Pan-cancer analysis reveals HMOX1 as a cancer prognosis and immune infiltration-related biomarker.

Abstract

HMOX1 has gained increasing recognition across multiple malignancies; however, its precise oncogenic or tumor-suppressive roles remain incompletely defined. In this study, we comprehensively investigated HMOX1 across diverse tumor types utilizing the cancer genome atlas (TCGA). We further integrated data from multiple bioinformatics platforms, including TIMER2, UALCAN, GEPIA2, cBioPortal, R, GSCA, and LinkedOmics. Western blotting and quantitative real-time PCR (qRT-PCR) confirmed differential HMOX1 expression between normal renal epithelial cells and KIRC cells. Functional assays in vitro and in vivo demonstrated that HMOX1 regulates proliferation, migration, and cell-cycle progression in 786-O and Caki-1 cells.
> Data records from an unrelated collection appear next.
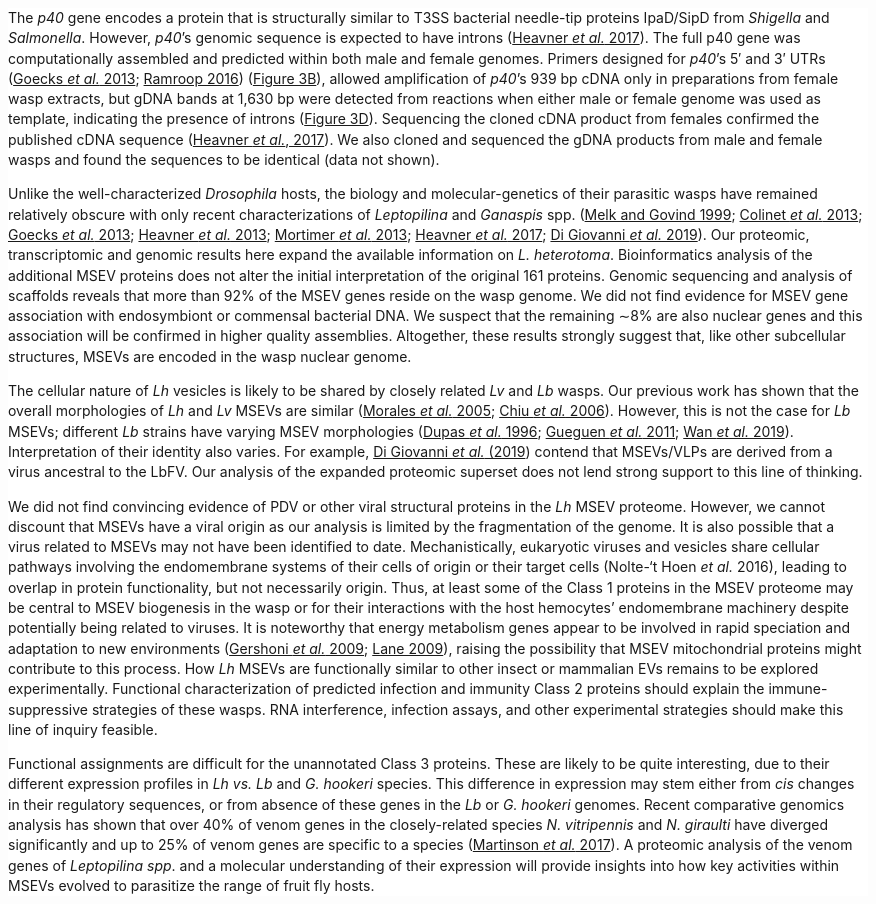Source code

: The _p40_ gene encodes a protein that is structurally similar to T3SS bacterial needle-tip proteins IpaD/SipD from _Shigella_ and _Salmonella_. However, _p40_’s genomic sequence is expected to have introns ([Heavner _et al._ 2017](#bib35)). The full p40 gene was computationally assembled and predicted within both male and female genomes. Primers designed for _p40_’s 5′ and 3′ UTRs ([Goecks _et al._ 2013](#bib27); [Ramroop 2016](#bib75)) ([Figure 3B](#fig3)), allowed amplification of _p40_’s 939 bp cDNA only in preparations from female wasp extracts, but gDNA bands at 1,630 bp were detected from reactions when either male or female genome was used as template, indicating the presence of introns ([Figure 3D](#fig3)). Sequencing the cloned cDNA product from females confirmed the published cDNA sequence ([Heavner _et al._, 2017](#bib35)). We also cloned and sequenced the gDNA products from male and female wasps and found the sequences to be identical (data not shown).

Unlike the well-characterized _Drosophila_ hosts, the biology and molecular-genetics of their parasitic wasps have remained relatively obscure with only recent characterizations of _Leptopilina_ and _Ganaspis_ spp. ([Melk and Govind 1999](#bib60); [Colinet _et al._ 2013](#bib12); [Goecks _et al._ 2013](#bib27); [Heavner _et al._ 2013](#bib33); [Mortimer _et al._ 2013](#bib64); [Heavner _et al._ 2017](#bib35); [Di Giovanni _et al._ 2019](#bib16)). Our proteomic, transcriptomic and genomic results here expand the available information on _L. heterotoma_. Bioinformatics analysis of the additional MSEV proteins does not alter the initial interpretation of the original 161 proteins. Genomic sequencing and analysis of scaffolds reveals that more than 92% of the MSEV genes reside on the wasp genome. We did not find evidence for MSEV gene association with endosymbiont or commensal bacterial DNA. We suspect that the remaining ∼8% are also nuclear genes and this association will be confirmed in higher quality assemblies. Altogether, these results strongly suggest that, like other subcellular structures, MSEVs are encoded in the wasp nuclear genome.

The cellular nature of _Lh_ vesicles is likely to be shared by closely related _Lv_ and _Lb_ wasps. Our previous work has shown that the overall morphologies of _Lh_ and _Lv_ MSEVs are similar ([Morales _et al._ 2005](#bib63); [Chiu _et al._ 2006](#bib10)). However, this is not the case for _Lb_ MSEVs; different _Lb_ strains have varying MSEV morphologies ([Dupas _et al._ 1996](#bib20); [Gueguen _et al._ 2011](#bib30); [Wan _et al._ 2019](#bib90)). Interpretation of their identity also varies. For example, [Di Giovanni _et al._ (2019](#bib16)) contend that MSEVs/VLPs are derived from a virus ancestral to the LbFV. Our analysis of the expanded proteomic superset does not lend strong support to this line of thinking.

We did not find convincing evidence of PDV or other viral structural proteins in the _Lh_ MSEV proteome. However, we cannot discount that MSEVs have a viral origin as our analysis is limited by the fragmentation of the genome. It is also possible that a virus related to MSEVs may not have been identified to date. Mechanistically, eukaryotic viruses and vesicles share cellular pathways involving the endomembrane systems of their cells of origin or their target cells (Nolte-‘t Hoen _et al._ 2016), leading to overlap in protein functionality, but not necessarily origin. Thus, at least some of the Class 1 proteins in the MSEV proteome may be central to MSEV biogenesis in the wasp or for their interactions with the host hemocytes’ endomembrane machinery despite potentially being related to viruses. It is noteworthy that energy metabolism genes appear to be involved in rapid speciation and adaptation to new environments ([Gershoni _et al._ 2009](#bib26); [Lane 2009](#bib52)), raising the possibility that MSEV mitochondrial proteins might contribute to this process. How _Lh_ MSEVs are functionally similar to other insect or mammalian EVs remains to be explored experimentally. Functional characterization of predicted infection and immunity Class 2 proteins should explain the immune-suppressive strategies of these wasps. RNA interference, infection assays, and other experimental strategies should make this line of inquiry feasible.

Functional assignments are difficult for the unannotated Class 3 proteins. These are likely to be quite interesting, due to their different expression profiles in _Lh_ _vs._ _Lb_ and _G. hookeri_ species. This difference in expression may stem either from _cis_ changes in their regulatory sequences, or from absence of these genes in the _Lb_ or _G. hookeri_ genomes. Recent comparative genomics analysis has shown that over 40% of venom genes in the closely-related species _N. vitripennis_ and _N. giraulti_ have diverged significantly and up to 25% of venom genes are specific to a species ([Martinson _et al._ 2017](#bib59)). A proteomic analysis of the venom genes of _Leptopilina spp_. and a molecular understanding of their expression will provide insights into how key activities within MSEVs evolved to parasitize the range of fruit fly hosts.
Pan-cancer analyses revealed that HMOX1 is aberrantly expressed across multiple malignancies with significant associations with the tumor stage. Survival analyses indicated that elevated HMOX1 expression predicted poor overall survival (OS) in LGG (P = 0.025) but favorable OS and disease-free survival (DFS) in KIRC (OS: P = 0.00062; DFS: P = 9 × 10^-4). Moreover, mutations were the predominant genetic alteration affecting HMOX1, while promoter methylation was broadly reduced across cancers. HMOX1 expression positively correlated with immune infiltration by CD8⁺ T cells (KIRC: Spearman ρ = 0.26, FDR = 2.56 × 10^-8) and macrophages (KIRC: Spearman ρ = 0.32, FDR = 2.77 × 10^-13). Gene Ontology and Kyoto Encyclopedia of Genes and Genomes (KEGG) enrichment analyses in KIRC implicated HMOX1 in the chemokine and NF-κB signaling pathways. Both in vitro and in vivo experiments demonstrated that HMOX1 knockdown accelerates cell-cycle progression and enhances proliferation and migration in 786-O and Caki-1 cells. Collectively, our findings establish HMOX1 as a promising prognostic biomarker and potential immunotherapeutic target across multiple cancers.